I’ve been loving matcha over regular leafy green tea and even coffee lately – and not only in my morning latte but also in breakfasts, smoothies and desserts…Matcha is a ground, powdered form of green tea and in my opinion tastes a lot smoother than regular green tea leaves – that’s why it can be easily used in cooking in both sweet and savoury recipes on top of just drinking as tea. The health benefits of matcha exceed those of regular leafy green tea because by drinking matcha, you actually consume the whole tea leaf and not only the water where it has been brewed. Matcha is thus even higher in antioxidants than other green teas. And of course it also has other health benefits…it cleanses the body, lowers “bad” cholesterol and improves concentration and clarity of mind among others. No wonder why there seems to be such a hype over this specific green tea everywhere at the moment!

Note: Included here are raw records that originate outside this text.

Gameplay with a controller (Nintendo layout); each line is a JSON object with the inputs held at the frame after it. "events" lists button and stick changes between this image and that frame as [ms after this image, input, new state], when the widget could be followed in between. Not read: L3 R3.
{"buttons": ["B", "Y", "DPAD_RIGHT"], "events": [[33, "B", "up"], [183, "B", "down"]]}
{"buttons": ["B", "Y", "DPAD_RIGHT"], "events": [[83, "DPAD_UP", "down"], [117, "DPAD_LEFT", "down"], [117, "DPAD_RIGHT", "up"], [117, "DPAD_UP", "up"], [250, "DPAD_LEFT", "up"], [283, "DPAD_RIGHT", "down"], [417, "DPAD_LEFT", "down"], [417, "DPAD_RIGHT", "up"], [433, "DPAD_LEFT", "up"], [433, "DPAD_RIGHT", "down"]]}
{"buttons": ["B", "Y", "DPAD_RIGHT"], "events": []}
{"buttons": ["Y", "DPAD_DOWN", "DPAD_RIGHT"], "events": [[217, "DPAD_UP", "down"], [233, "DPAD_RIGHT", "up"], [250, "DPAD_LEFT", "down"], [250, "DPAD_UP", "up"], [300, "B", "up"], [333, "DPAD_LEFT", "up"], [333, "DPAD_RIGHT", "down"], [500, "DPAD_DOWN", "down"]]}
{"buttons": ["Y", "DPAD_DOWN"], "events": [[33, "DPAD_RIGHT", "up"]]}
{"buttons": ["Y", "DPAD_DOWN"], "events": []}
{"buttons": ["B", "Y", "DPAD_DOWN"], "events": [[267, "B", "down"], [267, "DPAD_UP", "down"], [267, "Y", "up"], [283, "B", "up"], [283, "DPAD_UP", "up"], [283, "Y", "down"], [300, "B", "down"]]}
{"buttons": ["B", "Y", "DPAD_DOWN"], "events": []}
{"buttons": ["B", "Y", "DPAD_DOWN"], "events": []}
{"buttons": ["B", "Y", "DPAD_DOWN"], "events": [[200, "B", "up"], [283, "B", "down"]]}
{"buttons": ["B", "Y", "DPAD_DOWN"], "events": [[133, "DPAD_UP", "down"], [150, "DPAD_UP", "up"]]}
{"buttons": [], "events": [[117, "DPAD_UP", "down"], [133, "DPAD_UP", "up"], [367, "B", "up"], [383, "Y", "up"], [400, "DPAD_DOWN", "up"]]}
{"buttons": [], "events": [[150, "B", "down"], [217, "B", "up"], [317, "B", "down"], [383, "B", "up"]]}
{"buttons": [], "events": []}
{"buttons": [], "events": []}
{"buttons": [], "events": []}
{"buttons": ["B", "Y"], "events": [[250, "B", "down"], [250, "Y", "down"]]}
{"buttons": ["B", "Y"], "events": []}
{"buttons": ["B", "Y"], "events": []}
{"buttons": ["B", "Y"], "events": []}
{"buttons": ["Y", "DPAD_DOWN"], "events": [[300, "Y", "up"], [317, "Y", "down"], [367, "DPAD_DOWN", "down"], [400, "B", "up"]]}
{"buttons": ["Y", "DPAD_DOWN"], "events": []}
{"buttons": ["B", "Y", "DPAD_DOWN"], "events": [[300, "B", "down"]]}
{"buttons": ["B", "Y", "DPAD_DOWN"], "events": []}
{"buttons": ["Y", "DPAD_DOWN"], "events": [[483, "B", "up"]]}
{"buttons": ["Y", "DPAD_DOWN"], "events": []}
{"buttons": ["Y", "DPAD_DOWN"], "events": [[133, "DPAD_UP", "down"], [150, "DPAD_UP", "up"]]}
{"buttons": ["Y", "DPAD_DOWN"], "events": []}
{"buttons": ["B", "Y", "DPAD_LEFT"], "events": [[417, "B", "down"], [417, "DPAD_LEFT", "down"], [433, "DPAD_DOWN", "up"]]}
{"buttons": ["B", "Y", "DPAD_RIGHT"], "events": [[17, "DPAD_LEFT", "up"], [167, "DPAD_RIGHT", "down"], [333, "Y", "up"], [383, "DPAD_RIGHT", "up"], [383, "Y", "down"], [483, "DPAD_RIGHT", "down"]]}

So I’ve written below two of my current favourite recipes using matcha. The first one is a simple layered overnight breakfast parfait, one that you can prep the night before, a perfect one for busy mornings. In the summertime, I like adding a layer of banana ice cream in the morning on top of the overnight oats but you could also easily just top the parfait with some fresh fruit and berries to save even more time. The second, minty matcha slice recipe, then again, is my absolute favourite healthy treat at the a moment, so rich and somehow different from any other raw slices I’ve made thanks to the matcha. Actually, it is also something special that I prepared for Richard to be served with some vegan coconut ice cream and other goodies at Flow Festival next weekend…hope you’ll come give it a try!
Mulberry, vanilla and matcha overnight oats
What you will need:
1tbsp chia seeds
1/2dl oat milk
1tsp matcha powder (I use Matcha Maiden)
Mulberry + vanilla layer:
1tbsp chia seeds
1 1/2dl oat milk
1/2tsp vanilla powder
Berry banana ice cream:
2dl frozen berries
1/2 large banana (not frozen)
How to do it?
- The night before, take two separate glass jars and in one of them, mix together the ingredients for the matcha layer. Stir.
- In the other jar, mix together the ingredients for the mulberry + vanilla layer. Stir.
- Pop the jars in the fridge overnight.
- In the morning, layer the mulberry + vanilla oats on top of the matcha layer.
- Blend the banana ice cream until smooth and scoop it on top of the mulberry + vanilla layer. Decorate with your favourite toppings.
Minty matcha slices
Makes 18 squares
1 dl pistachios, crushed
1/2 dl almond meal
1/2 dl coconut, shredded
2 1/2 dl dates, pitted & chopped
Pinch of Himalayan salt
1 dl cashews, soaked
1 dl coconut, shredded
2 tbsp coconut oil, liquefied
1/2 dl coconut nectar
2 tsp matcha powder (I use Matcha Maiden)
2 tsp peppermint essential oil
Raw chocolate top:
3/4 dl coconut oil, liquefied
7-8 tbsp raw cacao
2 tsp coconut nectar
How to do it?
- First soak the cashews in fresh water for around 4 hours, then rinse thoroughly with fresh water. Set the cashews aside to wait and start preparing the pistachio base: crush the pistachios into small crumbs and deseed + chop the dates (the dates will be sticky).
- In a bowl, mix together the almond meal, shredded coconut and Himalayan salt, then add the crushed pistachios. Add also the dates and work the dough with your hands until you have a sticky caramel.
- Place a piece of parchment paper into a small rectangular box so that both the bottom and the sides are covered. Press the dough evenly on top of the parchment paper and pop the box in the freezer to set while you prepare the matcha middle.
- Melt the coconut oil in a water bath, then combine all the middle layer ingredients together and blend until smooth. Pour the matcha cream on top of the pistachio layer in the box and freeze again for at least 2 hours before you prepare the raw chocolate top.
- Again melt the coconut oil in a water bath until it’s completely liquid. Add the coconut nectar and stir. Then start adding the raw cacao powder gradually, mixing all the time until you have a smooth chocolate sauce. Pour the chocolate sauce on top of the matcha cream layer in the box and once more, freeze for at least 30 minutes.
- Remove from the freezer and cut the minty matcha chocolate into slices when it is room temperature. Store in the fridge.